Background Information & Books

Before you can start any research on your topic, you must have a background knowledge of it. Books and websites can provide you with that knowledge.

This is important because:

  1. Background sources give you the language that people are using to discuss your topic. You will use this language when you start to search databases for scholarly articles and resources on the topic.
  2. This "pre-research" gives you a sense if your topic is focused enough. If your initial searches bring back so many results you can't even figure out what the language is, then you should consider narrowing your topic.

Remember, background information is always a starting point for research, not an ending point.

IUCAT - Find Books

IUCAT Button

IUCAT is Indiana University's online library catalog. Search it to find items held by the IU Libraries statewide, including books, recordings, US government publications, periodicals, and other types of material. You can access IUCAT from any computer connected to the Internet or at walk-up terminals located throughout the IU Library system.

IUCAT Quick Search:

Library: IUPUI University Library
  Herron Art Library
 

Understanding LC Call Numbers

What exactly is a call number anyway?
A call number is the unique number given to each book in the library. Call numbers are like addresses, they tell you where a book will be located in the library.

Why should I know how to read one?
If you understand how to read a call number, it will be a lot easier for you to find books in the library.

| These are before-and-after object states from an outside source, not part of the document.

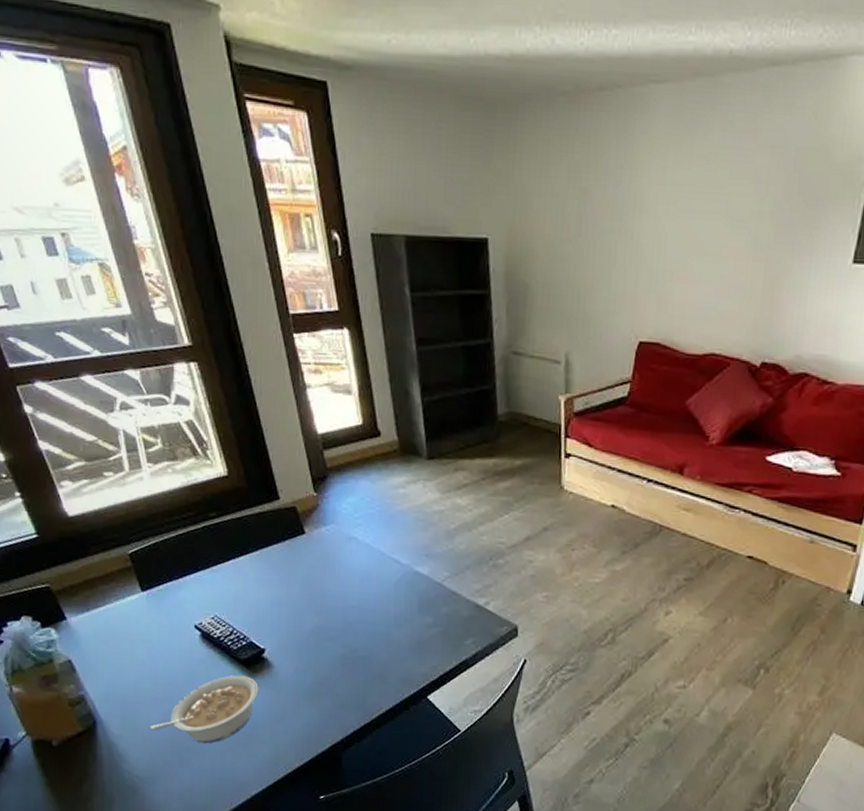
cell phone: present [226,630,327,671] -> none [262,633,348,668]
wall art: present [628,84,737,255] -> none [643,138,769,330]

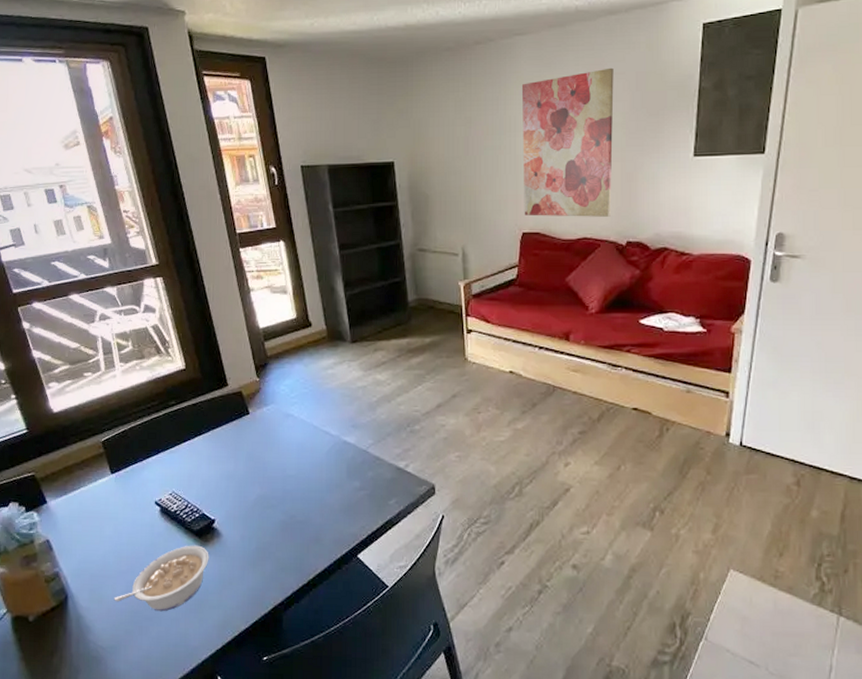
wall art: none [643,138,769,330] -> present [521,67,614,217]

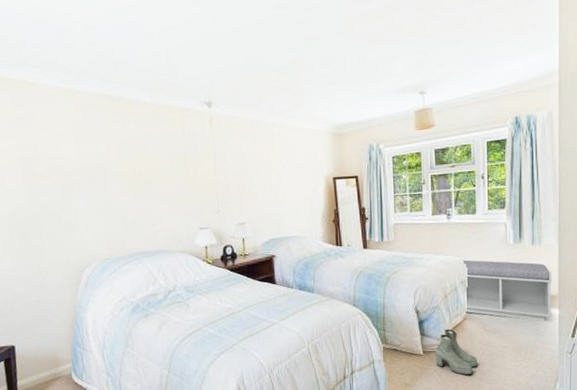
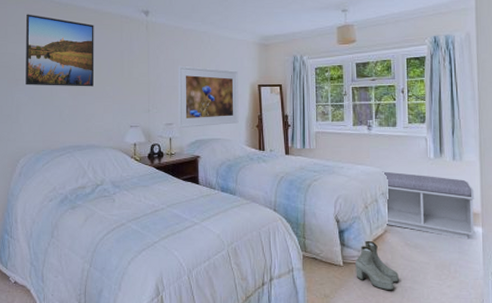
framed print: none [75,111,157,191] -> present [25,14,95,87]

What does a call number look like?
This library uses LC call numbers (LC stands for Library of Congress), which use a combination of letters and numbers. The same exact call number can be written 2 different ways:

A call number that you find in IUCAT (the online library catalog) will look like this:
CT105 .K55 1981

And that same call number will look like this on the spine of the book:
CT
105
.K55
1981
 
So, here's how you read a call number on the spine of a book:
CT        --Read it alphabetically (A, B, C, CT, D, E, F, G, H, HA, HQ, etc.)
105       --Read it numerically (1, 10, 100, 100.5, 105, 1005.10, etc.)
.K55     --Read alphabetically and then decimally (.A23, .A233, .A33, .B4555, .B50, etc.)
1981     --The final line is a date.
 
And here is how this book would be placed on the shelf:

CT
104
.P281
1930
CT
104
.P7
1830
CT
105
.H866
1995 
CT
105
.K55
1981 
D
105
.H43
1992

 

So now that I know how to read a call number, how do I use it to find books in the library?

  1. When you find a book that looks interesting in IUCAT, make sure you write down the entire call number.
  2. Check the location code to find out in what library the book will be (IUCAT contains books from all IU libraries).
  3. Look at the first letter(s) of the call number. Use this to figure out what part of the library to go to. Once you are on the correct floor, look for labels at the end of each set of bookshelves. These will tell you what call numbers can be found on those shelves.
  4. Find the book on the shelf and take it to the Service & Information Desk (2nd Floor) to check it out.